The California Fair Employment Practices Act (FEPA) was a statute passed and enacted in 1959 that barred businesses and labor unions from discriminating against employees or job applicants based on their color, national origin, ancestry, religion, or race. Prior to being repealed and reenacted under the California Fair Employment and Housing Act in 1980 the law was codified under part 4.5 of the Labor Code.

The FEPA as well as similar legislation passed earlier in other states (notably New York and New Jersey) drew its inspiration from the Fair Employment Practices Commission (FEPC) set up by the federal government during World War II. Upon the disbandment of the FEPC in 1945, California assemblymen Augustus F. Hawkins and William Byron Rumford (both members of the California Democratic Party) led the effort to pass fair employment legislation in the state. Hawkins drafted the initial legislative proposal in 1945, but would alternate with Rumford in introducing a fair employment bill during each succeeding session from 1945 to 1959. The bill that was passed and signed into law by Governor Pat Brown in 1959 was authored by Augustus F. Hawkins.

In 1946, a fair employment practices measure that would have created a statewide commission to enforce the proposed provisions appeared on the ballot as Proposition 11, but was decisively defeated. From that point onward, supporters of a statewide fair employment practices commission focused their efforts on getting a bill passed in the California State Legislature.
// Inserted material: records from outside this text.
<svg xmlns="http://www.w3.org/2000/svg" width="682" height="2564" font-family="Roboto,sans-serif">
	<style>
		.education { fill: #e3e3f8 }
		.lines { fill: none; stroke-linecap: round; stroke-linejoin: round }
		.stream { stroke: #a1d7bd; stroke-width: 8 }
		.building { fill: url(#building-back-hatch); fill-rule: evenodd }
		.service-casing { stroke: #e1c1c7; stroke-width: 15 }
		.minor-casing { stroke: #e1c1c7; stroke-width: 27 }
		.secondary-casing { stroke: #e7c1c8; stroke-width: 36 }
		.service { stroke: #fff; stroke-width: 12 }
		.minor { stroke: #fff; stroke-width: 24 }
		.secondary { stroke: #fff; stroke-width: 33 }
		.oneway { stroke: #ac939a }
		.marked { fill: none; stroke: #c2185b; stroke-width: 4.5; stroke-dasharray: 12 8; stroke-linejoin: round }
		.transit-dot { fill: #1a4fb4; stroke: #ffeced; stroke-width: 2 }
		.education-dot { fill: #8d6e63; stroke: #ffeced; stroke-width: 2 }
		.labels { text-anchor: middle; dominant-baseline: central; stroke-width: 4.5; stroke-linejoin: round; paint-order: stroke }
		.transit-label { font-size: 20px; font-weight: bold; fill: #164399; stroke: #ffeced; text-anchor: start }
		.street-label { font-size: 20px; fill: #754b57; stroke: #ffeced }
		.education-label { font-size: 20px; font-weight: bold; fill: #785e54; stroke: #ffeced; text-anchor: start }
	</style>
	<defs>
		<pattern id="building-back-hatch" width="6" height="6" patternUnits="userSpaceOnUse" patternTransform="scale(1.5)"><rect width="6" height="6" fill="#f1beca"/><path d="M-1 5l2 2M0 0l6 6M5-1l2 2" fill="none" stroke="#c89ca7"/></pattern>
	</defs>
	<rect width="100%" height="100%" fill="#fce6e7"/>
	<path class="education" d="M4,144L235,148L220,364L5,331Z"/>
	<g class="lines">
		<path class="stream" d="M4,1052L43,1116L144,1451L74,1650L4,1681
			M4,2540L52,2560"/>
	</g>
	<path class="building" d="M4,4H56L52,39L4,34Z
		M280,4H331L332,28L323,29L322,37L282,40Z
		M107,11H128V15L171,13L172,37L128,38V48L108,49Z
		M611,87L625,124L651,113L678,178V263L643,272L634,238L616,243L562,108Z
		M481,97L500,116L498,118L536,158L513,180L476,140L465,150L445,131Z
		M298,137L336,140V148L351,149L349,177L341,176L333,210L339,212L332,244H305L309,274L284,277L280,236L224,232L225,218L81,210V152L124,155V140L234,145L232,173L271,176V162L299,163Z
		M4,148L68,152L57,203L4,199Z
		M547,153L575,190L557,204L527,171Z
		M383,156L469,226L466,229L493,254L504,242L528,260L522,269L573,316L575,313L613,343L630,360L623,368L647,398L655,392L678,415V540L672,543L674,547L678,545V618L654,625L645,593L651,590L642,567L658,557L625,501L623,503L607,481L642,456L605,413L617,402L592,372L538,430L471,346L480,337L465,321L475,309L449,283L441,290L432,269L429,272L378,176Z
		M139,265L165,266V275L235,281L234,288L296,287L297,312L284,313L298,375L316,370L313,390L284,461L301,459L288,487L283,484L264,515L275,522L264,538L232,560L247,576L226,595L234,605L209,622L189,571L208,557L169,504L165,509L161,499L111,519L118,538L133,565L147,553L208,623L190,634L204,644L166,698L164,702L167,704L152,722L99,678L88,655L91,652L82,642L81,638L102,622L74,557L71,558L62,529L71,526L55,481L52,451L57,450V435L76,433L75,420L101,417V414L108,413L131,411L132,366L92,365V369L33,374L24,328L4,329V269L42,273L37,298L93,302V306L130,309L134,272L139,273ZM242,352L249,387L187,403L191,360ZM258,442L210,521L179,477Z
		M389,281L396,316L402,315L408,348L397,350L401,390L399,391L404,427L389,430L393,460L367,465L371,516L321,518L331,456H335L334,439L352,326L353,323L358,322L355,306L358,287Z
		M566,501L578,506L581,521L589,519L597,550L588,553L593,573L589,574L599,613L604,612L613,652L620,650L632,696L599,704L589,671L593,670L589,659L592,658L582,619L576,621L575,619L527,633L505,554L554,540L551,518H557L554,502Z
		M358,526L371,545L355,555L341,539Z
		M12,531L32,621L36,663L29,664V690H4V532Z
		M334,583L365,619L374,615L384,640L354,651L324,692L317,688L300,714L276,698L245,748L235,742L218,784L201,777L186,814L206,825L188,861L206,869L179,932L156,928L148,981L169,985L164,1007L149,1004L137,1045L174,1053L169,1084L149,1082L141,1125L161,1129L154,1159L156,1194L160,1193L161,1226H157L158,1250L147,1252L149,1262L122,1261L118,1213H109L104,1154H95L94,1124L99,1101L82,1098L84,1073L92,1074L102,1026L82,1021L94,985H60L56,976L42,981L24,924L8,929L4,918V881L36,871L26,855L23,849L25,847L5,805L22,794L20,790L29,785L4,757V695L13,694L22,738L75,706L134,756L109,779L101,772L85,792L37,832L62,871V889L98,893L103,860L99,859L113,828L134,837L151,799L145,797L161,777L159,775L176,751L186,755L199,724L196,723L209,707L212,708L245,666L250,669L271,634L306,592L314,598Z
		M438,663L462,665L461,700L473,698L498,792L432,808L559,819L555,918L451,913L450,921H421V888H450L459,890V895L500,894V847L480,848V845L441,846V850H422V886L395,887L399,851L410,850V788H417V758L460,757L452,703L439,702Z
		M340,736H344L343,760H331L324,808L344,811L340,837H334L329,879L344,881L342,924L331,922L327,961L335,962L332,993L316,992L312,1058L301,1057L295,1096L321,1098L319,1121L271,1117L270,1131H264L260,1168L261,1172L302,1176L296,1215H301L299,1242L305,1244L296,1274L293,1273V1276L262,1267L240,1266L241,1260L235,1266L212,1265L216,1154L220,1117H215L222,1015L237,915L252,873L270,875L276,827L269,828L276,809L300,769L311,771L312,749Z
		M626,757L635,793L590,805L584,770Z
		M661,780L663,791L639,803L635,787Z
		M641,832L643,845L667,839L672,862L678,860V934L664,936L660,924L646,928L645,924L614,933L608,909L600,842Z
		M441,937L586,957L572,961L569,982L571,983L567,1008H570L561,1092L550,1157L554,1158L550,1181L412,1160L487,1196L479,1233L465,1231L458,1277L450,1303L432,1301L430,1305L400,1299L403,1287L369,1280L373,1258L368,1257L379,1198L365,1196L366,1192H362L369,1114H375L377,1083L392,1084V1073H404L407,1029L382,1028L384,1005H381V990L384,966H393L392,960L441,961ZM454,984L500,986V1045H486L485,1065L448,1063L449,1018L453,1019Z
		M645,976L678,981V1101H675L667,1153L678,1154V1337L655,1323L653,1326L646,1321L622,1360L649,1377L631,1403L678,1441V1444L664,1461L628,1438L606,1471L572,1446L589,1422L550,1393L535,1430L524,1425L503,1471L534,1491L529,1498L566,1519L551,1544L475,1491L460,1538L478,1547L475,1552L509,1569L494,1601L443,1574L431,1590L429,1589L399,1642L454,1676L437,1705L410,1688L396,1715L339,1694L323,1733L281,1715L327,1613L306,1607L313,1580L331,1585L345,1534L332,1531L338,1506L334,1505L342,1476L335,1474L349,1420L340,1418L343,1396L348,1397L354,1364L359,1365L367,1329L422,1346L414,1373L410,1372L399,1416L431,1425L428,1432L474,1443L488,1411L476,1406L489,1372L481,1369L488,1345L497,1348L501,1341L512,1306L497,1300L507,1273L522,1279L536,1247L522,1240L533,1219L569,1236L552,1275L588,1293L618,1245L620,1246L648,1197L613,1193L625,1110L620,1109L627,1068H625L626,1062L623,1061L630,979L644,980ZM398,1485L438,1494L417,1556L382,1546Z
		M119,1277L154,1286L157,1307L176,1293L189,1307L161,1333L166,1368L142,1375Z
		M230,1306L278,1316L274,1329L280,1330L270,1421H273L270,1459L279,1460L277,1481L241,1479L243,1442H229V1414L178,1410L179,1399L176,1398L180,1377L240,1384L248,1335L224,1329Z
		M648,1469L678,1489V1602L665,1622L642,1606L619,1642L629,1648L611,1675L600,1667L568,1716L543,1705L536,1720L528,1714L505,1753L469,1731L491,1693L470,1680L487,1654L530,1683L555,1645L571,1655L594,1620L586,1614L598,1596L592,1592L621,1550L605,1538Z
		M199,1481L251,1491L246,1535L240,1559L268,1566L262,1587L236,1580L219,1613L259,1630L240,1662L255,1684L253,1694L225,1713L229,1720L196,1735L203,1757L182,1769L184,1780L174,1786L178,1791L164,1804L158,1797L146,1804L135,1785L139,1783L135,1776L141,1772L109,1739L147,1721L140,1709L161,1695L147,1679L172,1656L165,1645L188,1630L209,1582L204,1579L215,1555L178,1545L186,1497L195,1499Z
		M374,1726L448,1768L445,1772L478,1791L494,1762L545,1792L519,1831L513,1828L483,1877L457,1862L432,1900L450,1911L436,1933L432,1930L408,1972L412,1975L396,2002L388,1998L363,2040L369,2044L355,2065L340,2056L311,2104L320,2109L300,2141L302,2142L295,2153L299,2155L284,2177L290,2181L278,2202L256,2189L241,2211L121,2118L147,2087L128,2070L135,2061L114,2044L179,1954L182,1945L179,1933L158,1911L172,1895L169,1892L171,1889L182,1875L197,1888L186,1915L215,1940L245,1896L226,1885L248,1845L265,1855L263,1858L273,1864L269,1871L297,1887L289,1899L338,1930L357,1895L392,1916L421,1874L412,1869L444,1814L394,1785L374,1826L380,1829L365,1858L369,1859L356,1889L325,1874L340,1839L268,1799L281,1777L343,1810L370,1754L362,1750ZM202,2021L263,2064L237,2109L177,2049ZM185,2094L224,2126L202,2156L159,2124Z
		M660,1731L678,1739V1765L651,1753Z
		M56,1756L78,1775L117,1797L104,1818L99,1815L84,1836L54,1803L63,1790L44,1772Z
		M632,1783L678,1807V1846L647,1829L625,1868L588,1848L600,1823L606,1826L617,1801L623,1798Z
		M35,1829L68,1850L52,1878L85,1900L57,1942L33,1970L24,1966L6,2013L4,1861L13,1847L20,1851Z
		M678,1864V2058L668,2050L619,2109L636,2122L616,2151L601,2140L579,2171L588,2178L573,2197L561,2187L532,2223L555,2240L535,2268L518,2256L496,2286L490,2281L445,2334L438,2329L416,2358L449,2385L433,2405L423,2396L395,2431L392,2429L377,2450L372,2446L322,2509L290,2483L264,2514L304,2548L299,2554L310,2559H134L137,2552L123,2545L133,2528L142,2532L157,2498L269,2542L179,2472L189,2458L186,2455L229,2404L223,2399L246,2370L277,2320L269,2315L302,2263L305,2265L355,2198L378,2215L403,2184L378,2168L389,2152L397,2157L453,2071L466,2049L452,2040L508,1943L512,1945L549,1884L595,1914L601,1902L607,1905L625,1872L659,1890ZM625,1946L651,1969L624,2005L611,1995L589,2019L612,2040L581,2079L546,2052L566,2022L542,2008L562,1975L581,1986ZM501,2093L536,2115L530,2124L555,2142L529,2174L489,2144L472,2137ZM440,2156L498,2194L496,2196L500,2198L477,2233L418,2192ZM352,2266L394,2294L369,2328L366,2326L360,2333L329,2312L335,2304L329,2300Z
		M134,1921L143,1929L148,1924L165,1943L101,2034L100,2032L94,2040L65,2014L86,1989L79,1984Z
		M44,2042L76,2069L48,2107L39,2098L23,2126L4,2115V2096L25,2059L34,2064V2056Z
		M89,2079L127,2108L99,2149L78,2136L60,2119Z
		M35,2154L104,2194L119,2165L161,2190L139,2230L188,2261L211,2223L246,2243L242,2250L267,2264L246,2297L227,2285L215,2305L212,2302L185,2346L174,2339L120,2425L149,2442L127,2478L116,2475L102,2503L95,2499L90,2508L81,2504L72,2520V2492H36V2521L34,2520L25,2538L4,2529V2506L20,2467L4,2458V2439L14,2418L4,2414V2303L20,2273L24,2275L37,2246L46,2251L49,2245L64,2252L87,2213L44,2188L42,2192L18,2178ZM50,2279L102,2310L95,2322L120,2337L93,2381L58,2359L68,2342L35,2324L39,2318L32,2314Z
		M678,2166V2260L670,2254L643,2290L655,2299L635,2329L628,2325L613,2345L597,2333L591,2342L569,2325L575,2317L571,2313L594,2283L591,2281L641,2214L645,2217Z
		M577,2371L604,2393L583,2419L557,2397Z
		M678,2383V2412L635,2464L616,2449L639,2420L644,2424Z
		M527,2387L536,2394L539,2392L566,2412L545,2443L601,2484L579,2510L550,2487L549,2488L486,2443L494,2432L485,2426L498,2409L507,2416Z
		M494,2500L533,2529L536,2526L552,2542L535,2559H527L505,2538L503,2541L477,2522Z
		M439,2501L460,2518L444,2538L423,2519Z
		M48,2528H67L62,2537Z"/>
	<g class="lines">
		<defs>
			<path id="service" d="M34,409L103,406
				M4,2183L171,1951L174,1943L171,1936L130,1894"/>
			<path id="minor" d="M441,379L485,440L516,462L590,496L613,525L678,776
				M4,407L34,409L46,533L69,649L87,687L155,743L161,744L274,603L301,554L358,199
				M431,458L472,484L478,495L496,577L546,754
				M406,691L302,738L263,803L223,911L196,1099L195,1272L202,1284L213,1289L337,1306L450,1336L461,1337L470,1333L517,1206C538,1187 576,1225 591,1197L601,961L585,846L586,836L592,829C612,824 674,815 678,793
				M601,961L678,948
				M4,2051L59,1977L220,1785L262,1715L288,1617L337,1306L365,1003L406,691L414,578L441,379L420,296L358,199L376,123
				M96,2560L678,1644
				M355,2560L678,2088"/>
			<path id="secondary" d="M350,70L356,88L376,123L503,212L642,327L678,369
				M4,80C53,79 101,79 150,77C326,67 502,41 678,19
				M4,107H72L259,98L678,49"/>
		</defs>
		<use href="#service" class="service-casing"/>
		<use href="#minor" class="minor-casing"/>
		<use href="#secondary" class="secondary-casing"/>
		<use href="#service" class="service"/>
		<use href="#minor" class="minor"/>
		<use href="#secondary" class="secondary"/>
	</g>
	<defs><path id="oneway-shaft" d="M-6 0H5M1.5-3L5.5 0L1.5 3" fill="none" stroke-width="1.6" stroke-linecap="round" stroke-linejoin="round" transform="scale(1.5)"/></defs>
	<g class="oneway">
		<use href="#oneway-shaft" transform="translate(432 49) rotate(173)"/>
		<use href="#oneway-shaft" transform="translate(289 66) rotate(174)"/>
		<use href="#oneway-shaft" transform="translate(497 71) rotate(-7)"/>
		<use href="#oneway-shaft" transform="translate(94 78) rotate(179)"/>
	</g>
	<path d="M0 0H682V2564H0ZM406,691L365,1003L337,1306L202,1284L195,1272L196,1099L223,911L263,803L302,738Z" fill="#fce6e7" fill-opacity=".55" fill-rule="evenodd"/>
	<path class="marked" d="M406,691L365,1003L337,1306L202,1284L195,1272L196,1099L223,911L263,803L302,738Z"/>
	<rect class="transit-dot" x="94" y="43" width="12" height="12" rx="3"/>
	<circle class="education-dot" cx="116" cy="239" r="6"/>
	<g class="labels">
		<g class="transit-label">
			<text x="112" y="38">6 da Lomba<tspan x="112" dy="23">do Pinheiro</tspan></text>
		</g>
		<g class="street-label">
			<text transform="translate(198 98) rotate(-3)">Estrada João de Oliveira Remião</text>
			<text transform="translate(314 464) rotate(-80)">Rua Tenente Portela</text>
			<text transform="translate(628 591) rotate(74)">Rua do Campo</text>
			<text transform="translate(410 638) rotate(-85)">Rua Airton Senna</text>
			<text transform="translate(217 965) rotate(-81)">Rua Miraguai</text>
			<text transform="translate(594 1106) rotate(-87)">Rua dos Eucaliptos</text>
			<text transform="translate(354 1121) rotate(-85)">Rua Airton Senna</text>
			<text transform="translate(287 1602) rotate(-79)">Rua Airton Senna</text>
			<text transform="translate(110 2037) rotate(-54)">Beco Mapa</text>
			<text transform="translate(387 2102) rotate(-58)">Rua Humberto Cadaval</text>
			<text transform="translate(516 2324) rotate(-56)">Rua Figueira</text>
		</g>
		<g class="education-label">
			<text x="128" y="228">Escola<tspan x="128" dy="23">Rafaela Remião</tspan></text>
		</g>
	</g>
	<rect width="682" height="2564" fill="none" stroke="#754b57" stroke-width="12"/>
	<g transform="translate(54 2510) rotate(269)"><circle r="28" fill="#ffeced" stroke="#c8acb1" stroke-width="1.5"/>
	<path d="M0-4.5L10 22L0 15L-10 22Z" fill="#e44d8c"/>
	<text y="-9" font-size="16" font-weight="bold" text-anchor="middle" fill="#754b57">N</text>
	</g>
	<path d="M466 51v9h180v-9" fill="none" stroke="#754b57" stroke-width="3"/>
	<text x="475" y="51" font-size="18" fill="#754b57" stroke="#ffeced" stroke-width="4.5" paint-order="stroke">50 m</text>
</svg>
Nevertheless, the bills introduced by assemblymen Augustus F. Hawkins and Byron Rumford failed to gain traction until the emergence of the California Committee for Fair Employment Practices in 1954. It brought together a coalition of religious, community, civil rights, and labor groups to exert popular pressure on legislators. During this time period California was also undergoing a general shift in political attitudes that would have far-reaching ramifications for the future of fair employment legislation.

1959 marked a turning point in California state politics with the Democratic Party beginning a period of electoral dominance over the California Republican Party in California State Legislature races. With Pat Brown elected Governor of California in 1958 it also marked the first time since 1883 that the Democrats had control over both chambers of the legislature and the state executive office. With this new political power the Democrats were able to secure the passage of Hawkins' proposal through the legislature by April of that year. Governor Pat Brown signed the FEPA into law on April 16, 1959 and it became effective a few months later on September 18, 1959.

In a press release summarizing some of the statute's main provisions, Hawkins wrote that the FEPA "creates as a new division in the Department of Industrial Relations a State Fair Employment Practices Commission of five members. Powers of the Commission include receiving, investigating, hearing and passing on complaints involving discrimination. It has the power to issue orders to eliminate discrimination if found to exist." He also specified in the same release that "subject employers are those employing five or more persons."

In 1970, the Fair Employment Practices Act was amended to include a protection against gender discrimination.